By definition the traditional online (Facebook, Google, etc) and the offline spend is less efficient than the referral program, but that doesn’t necessarily mean it’s unprofitable. Without more granular data, we can’t calculate CAC per channel or see how present CAC compares to the past. But elsewhere in the S-1 Blue Apron provides brand awareness lift and other metrics related to their offline spend. They also assert that offline media spend not only drives brand awareness and new customers, but they also believe it drives retention and repeat order by existing customers. If true then it’s harder to disaggregate the value of the spend per channel, e.g. if TV helps drive repeat usage by customers acquired from say the referral program than it can have a strong ROI.

My rough analogy of Blue Apron’s marketing is it’s like oil/gas exploration. You spend a bunch of dough up front to drill exploratory wells. A bunch of them don’t pan out (e.g. churned customers in Blue Apron’s case). But the ones that do are gushers that delivers consistent and persistent profits.

 

How should we assess Blue Apron’s long run sustainability and defensibility?

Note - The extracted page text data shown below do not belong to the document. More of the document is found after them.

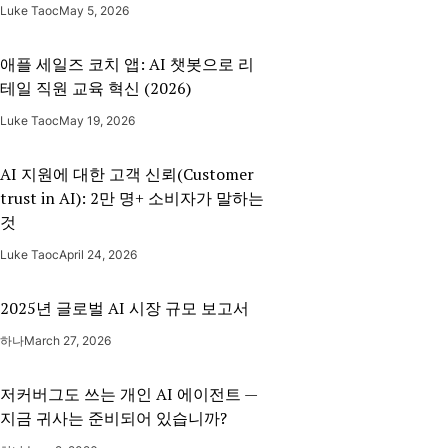
Luke Taoc
May 5, 2026
애플 세일즈 코치 앱: AI 챗봇으로 리
테일 직원 교육 혁신 (2026)
Luke Taoc
May 19, 2026
AI 지원에 대한 고객 신뢰(Customer
trust in AI): 2만 명+ 소비자가 말하는
것
Luke Taoc
April 24, 2026
2025년 글로벌 AI 시장 규모 보고서
하나
March 27, 2026
저커버그도 쓰는 개인 AI 에이전트 —
지금 귀사는 준비되어 있습니까?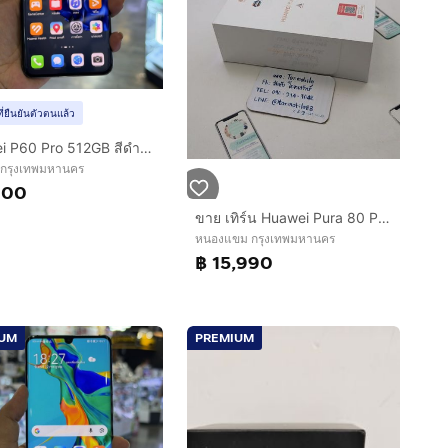
ที่ยืนยันตัวตนแล้ว
Huawei P60 Pro 512GB สีดำ เครื่องศูนย์ จอ6.67นิ้ว แรม12รอม512 Snap8+ Gen1 กล้อง48ล้าน(3ตัว)🔥🔥
 กรุงเทพมหานคร
900
ขาย เทิร์น Huawei Pura 80 Pro Red Ram 12 Rom 512 ศูนย์ไทย ของใหม่มือ 1 ประกัน 1 ปี เพียง 15,990 บาท เท่านั้น ครับ
หนองแขม กรุงเทพมหานคร
฿ 15,990
IUM
PREMIUM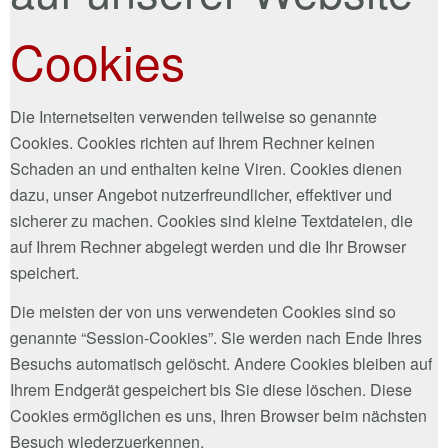
Cookies
Die Internetseiten verwenden teilweise so genannte
Cookies. Cookies richten auf Ihrem Rechner keinen
Schaden an und enthalten keine Viren. Cookies dienen
dazu, unser Angebot nutzerfreundlicher, effektiver und
sicherer zu machen. Cookies sind kleine Textdateien, die
auf Ihrem Rechner abgelegt werden und die Ihr Browser
speichert.
Die meisten der von uns verwendeten Cookies sind so
genannte “Session-Cookies”. Sie werden nach Ende Ihres
Besuchs automatisch gelöscht. Andere Cookies bleiben auf
Ihrem Endgerät gespeichert bis Sie diese löschen. Diese
Cookies ermöglichen es uns, Ihren Browser beim nächsten
Besuch wiederzuerkennen.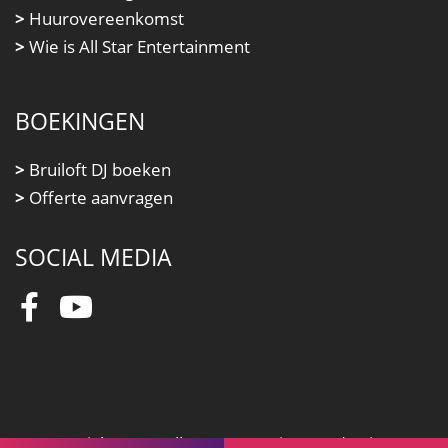
>
Huurovereenkomst
>
Wie is All Star Entertainment
BOEKINGEN
>
Bruiloft DJ boeken
>
Offerte aanvragen
SOCIAL MEDIA
Copyright 2026 All Star Entertainment |
Privacy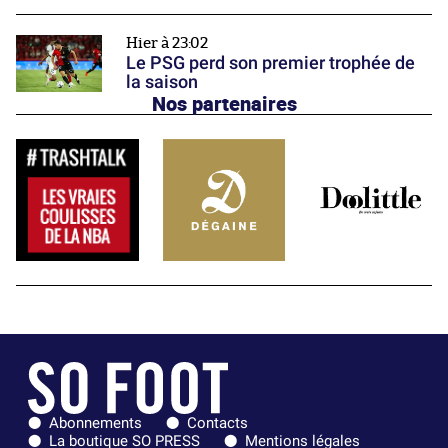
Hier à 23:02
Le PSG perd son premier trophée de
la saison
Nos partenaires
Abonnements
Contacts
La boutique SO PRESS
Mentions légales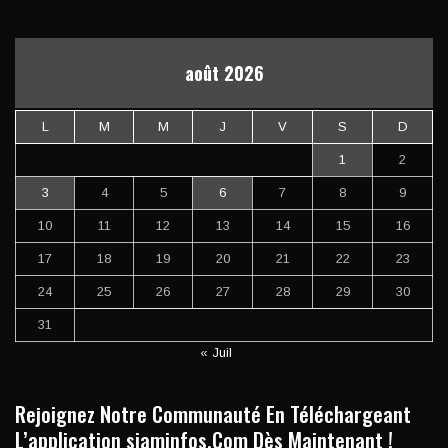
août 2026
L
M
M
J
V
S
D
1
2
3
4
5
6
7
8
9
10
11
12
13
14
15
16
17
18
19
20
21
22
23
24
25
26
27
28
29
30
31
« Juil
Rejoignez Notre Communauté En Téléchargeant
L’application siaminfos.Com Dès Maintenant !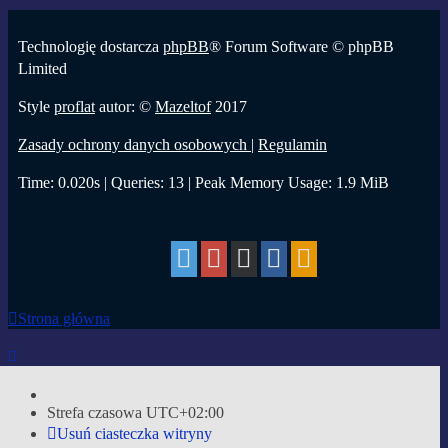
Technologię dostarcza
phpBB
® Forum Software © phpBB
Limited
Style
proflat
autor: ©
Mazeltof
2017
Zasady ochrony danych osobowych
|
Regulamin
Time: 0.020s
|
Queries: 13
| Peak Memory Usage: 1.9 MiB
Strona główna
Strefa czasowa
UTC+02:00
Usuń ciasteczka witryny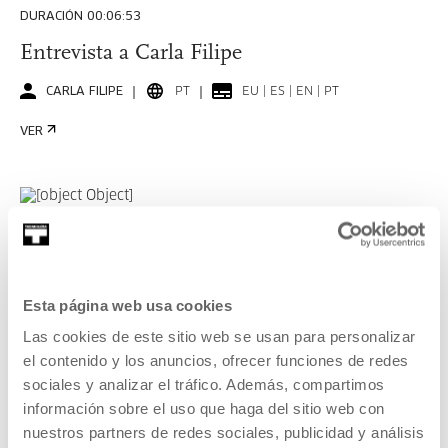
DURACIÓN 00:06:53
Entrevista a Carla Filipe
CARLA FILIPE
PT
EU | ES | EN | PT
VER
KOOPERATIBA
DURACIÓN 00:06:49
Entrevista a Taxio Ardanaz
Esta página web usa cookies
TAXIO ARDANAZ
ES
EU | ES | EN
Las cookies de este sitio web se usan para personalizar
el contenido y los anuncios, ofrecer funciones de redes
VER
sociales y analizar el tráfico. Además, compartimos
información sobre el uso que haga del sitio web con
nuestros partners de redes sociales, publicidad y análisis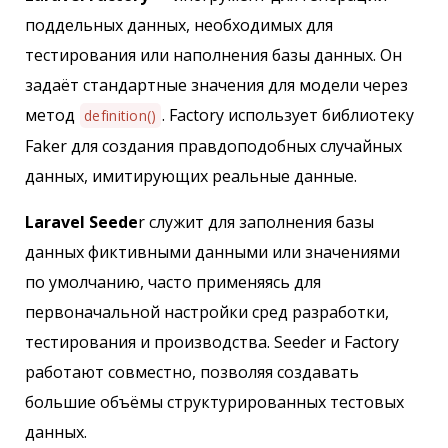
поддельных данных, необходимых для
тестирования или наполнения базы данных. Он
задаёт стандартные значения для модели через
метод
. Factory использует библиотеку
definition()
Faker для создания правдоподобных случайных
данных, имитирующих реальные данные.
Laravel Seede
r служит для заполнения базы
данных фиктивными данными или значениями
по умолчанию, часто применяясь для
первоначальной настройки сред разработки,
тестирования и производства. Seeder и Factory
работают совместно, позволяя создавать
большие объёмы структурированных тестовых
данных.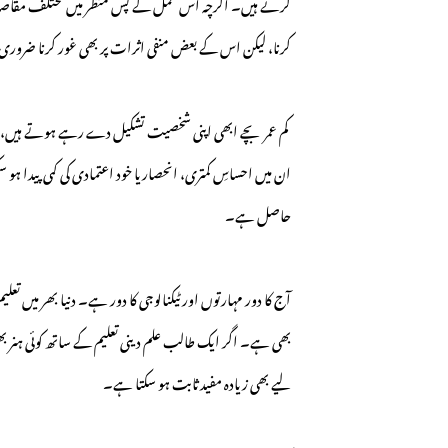
کرتے ہیں۔ اگرچہ اس عمل کے پس منظر میں مختلف مقاصد بیا
کرنا، لیکن اس کے بعض منفی اثرات پر بھی غور کرنا ضرور
کم عمر بچے ابھی اپنی شخصیت تشکیل دے رہے ہوتے ہیں، 
ان میں احساسِ کمتری، انحصار یا خود اعتمادی کی کمی پیدا 
حاصل ہے۔
آج کا دور مہارتوں اور ٹیکنالوجی کا دور ہے۔ دنیا بھر میں تعلی
بھی ہے۔ اگر ایک طالب علم دینی تعلیم کے ساتھ کوئی ہنر ب
لیے بھی زیادہ مفید ثابت ہو سکتا ہے۔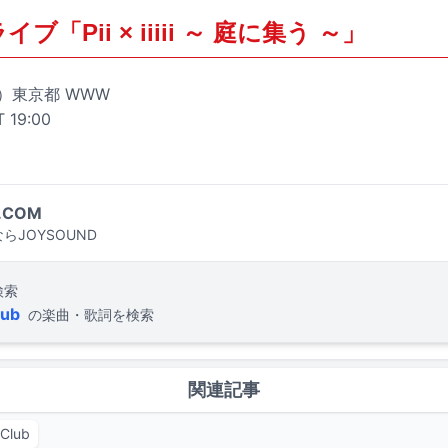
ブ「Pii × iiiii ～ 庭に集う ～」
木）東京都 WWW
T 19:00
.COM
らJOYSOUND
検索
lub
の楽曲・歌詞を検索
関連記事
Club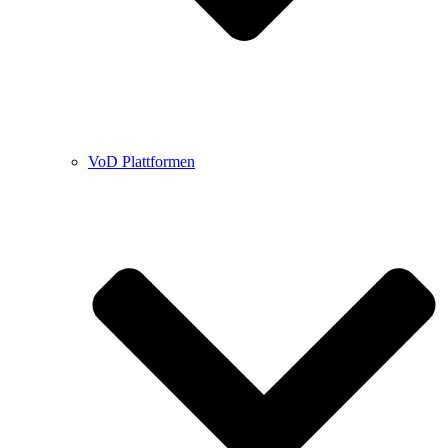
VoD Plattformen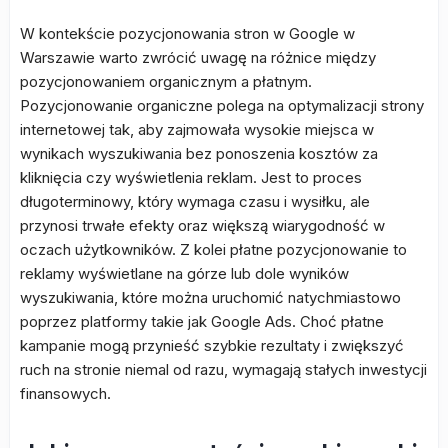
W kontekście pozycjonowania stron w Google w
Warszawie warto zwrócić uwagę na różnice między
pozycjonowaniem organicznym a płatnym.
Pozycjonowanie organiczne polega na optymalizacji strony
internetowej tak, aby zajmowała wysokie miejsca w
wynikach wyszukiwania bez ponoszenia kosztów za
kliknięcia czy wyświetlenia reklam. Jest to proces
długoterminowy, który wymaga czasu i wysiłku, ale
przynosi trwałe efekty oraz większą wiarygodność w
oczach użytkowników. Z kolei płatne pozycjonowanie to
reklamy wyświetlane na górze lub dole wyników
wyszukiwania, które można uruchomić natychmiastowo
poprzez platformy takie jak Google Ads. Choć płatne
kampanie mogą przynieść szybkie rezultaty i zwiększyć
ruch na stronie niemal od razu, wymagają stałych inwestycji
finansowych.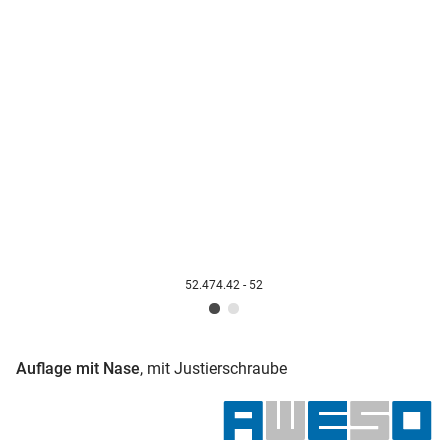
52.474.42 - 52
Auflage mit Nase
, mit Justierschraube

Again this is worthy of a separate and longer discussion. The company has thoughtfully provided some context and data about market sizes and penetration. The big question here is “compared to what?” Overall Blue Apron is a pretty remarkable and impressive business IMO. It’s not easy to say whether we should compare it to traditional e-commerce companies or grocery or restaurants or what though.